本当は母が勝手に応募しただけだ。でも、言葉が自然と口からあふれ出ていた。

「私、大学を卒業してからずっと、まともに仕事もせずにふらふらして、親に迷惑ばっかりかけて、そんな生活を送ってたんです。」
「マジかよ!最低だな!」
「ちょっと淡路さん、空気読んで!それで?」
「はい、私、周りの人にきっと嫉妬してたんだと思います。大学の時はずっと一緒だったのに、卒業してから、みんなは当たり前のようにそれぞれの人生をそれなりに歩み始めて、でも私はなにもできなくて。
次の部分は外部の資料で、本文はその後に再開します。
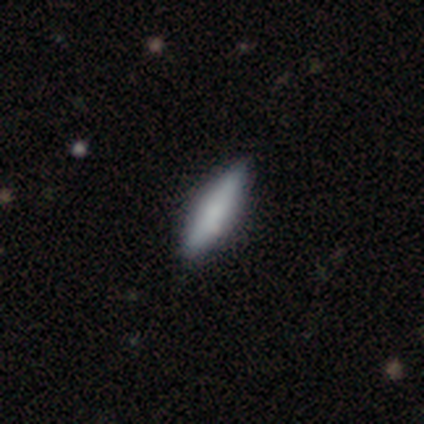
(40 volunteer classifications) smooth-or-featured: smooth: 68% | featured or disk: 30% | star or artifact: 2%
  how-rounded: cigar-shaped: 63% | in between: 37% | round: 0%
  merging: none: 92% | minor disturbance: 8% | major disturbance: 0% | merger: 0%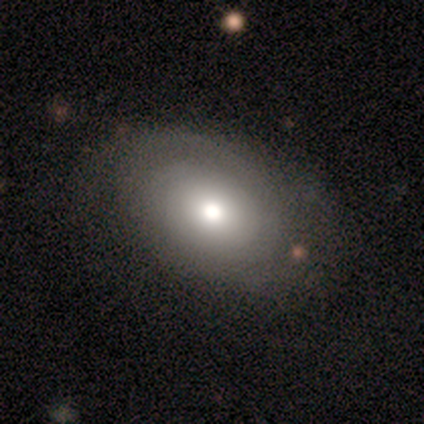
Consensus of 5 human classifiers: A smooth galaxy with no disk features (60%) that is in between round and cigar-shaped (100%). Merging: none (80%).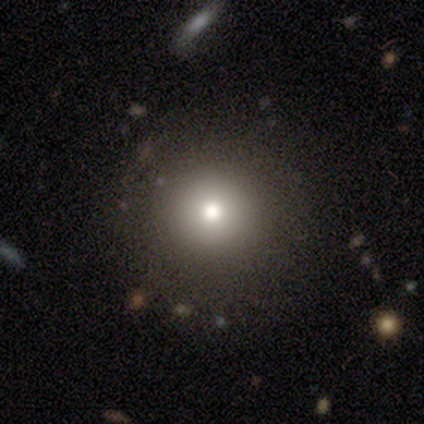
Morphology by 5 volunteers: smooth-or-featured: smooth: 100% | featured or disk: 0% | star or artifact: 0%
  how-rounded: round: 100% | in between: 0% | cigar-shaped: 0%
  merging: none: 60% | minor disturbance: 40% | major disturbance: 0% | merger: 0%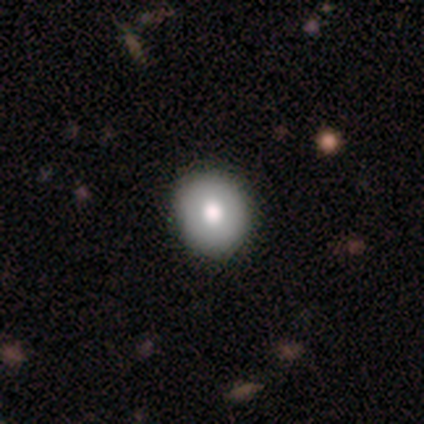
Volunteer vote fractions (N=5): smooth_or_featured: smooth (p=1.00)
how_rounded: round (p=1.00)
merging: none (p=1.00)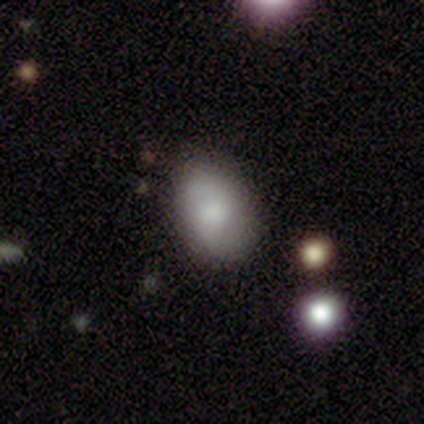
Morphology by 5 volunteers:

それで、このままじゃダメだって、変わらなきゃダメだって、そう思ってたんです。けど、思ってるだけでした。本当は、このオーディションも、自分で応募したんじゃくて、母が勝手に応募したものなんです。でも、でも・・・変わりたいっていうのは本当で、その!」
「うん、そっか。」
「仮にもDJ目指してるんならしっかり喋れや!あれ?けど母が勝手にってことは目指してないのか?ってけど、変わりたいってことは・・・んん??」
「淡路、ちょっと黙れ。」
「う、うん。」
「ズッティーさん。」
「はい。」
「君は、変わりたいんだよね?」
「はい。」
「どんなふうに変わりたいの?」
「それは・・・やらなきゃいけないことをちゃんとやって、仕事もやって・・・。」
「うん。でもね、それは変わるってこととはちょっと違うんだ。」
「え?」
「君は本当はどうすればいいか、どうしたいか、心の中で決まってて、でもそれができないんだよね?」
「・・・はい。」
「それは”変わる”んじゃなくて、”できるようになる”なんだよ。変わるってことは、その心の中で思っていることを変化させることなんだ。それを実行するだけなら、それは”変わる”よりもっと簡単なことなんだよ。だって、君の本質は変わらないんだから。」
「でも、それができなくて!」
「だからさ、一緒にやろうよ」
「え?」
「おい、ちょっと待てよまさか!」
「実は、僕がディレクター、淡路さんがDJとして、新しい番組をスタートすることになってるんだ。」
「おいおい嘘だろ?」
「その番組のもう1人のDJとして、一緒にやりましょう。」
「・・・」
「こいつには無理だって!」
「淡路さん!あなたの最初の頃を思い出してください!」
「うっ・・・」
「ちなみに、返事を待つつもりはありません。これは、提案でなくて、決定です。ラジオ長、いいですよね?」
「うむ。」
「じゃあ、新しい仲間として、よろしく。ズッティー」
「はい・・・ありがとうございます。」
「ちっ、仕方ね~な。・・・よろしく。」
「・・・よろしくお願いします!」

自然と涙がこぼれた。
こんな感情になったのはいつ以来だろうか?
この人となら、私はもう一度・・・。

あれから数年が経った。
番組は順調に続いている。
時たま淡路さんとは喧嘩することもある。リスナーからの反感を買うこともある。
ちょっとした言葉に傷つくことも多いけど、それも、きっと糧になるんだと、前を向くようにしている。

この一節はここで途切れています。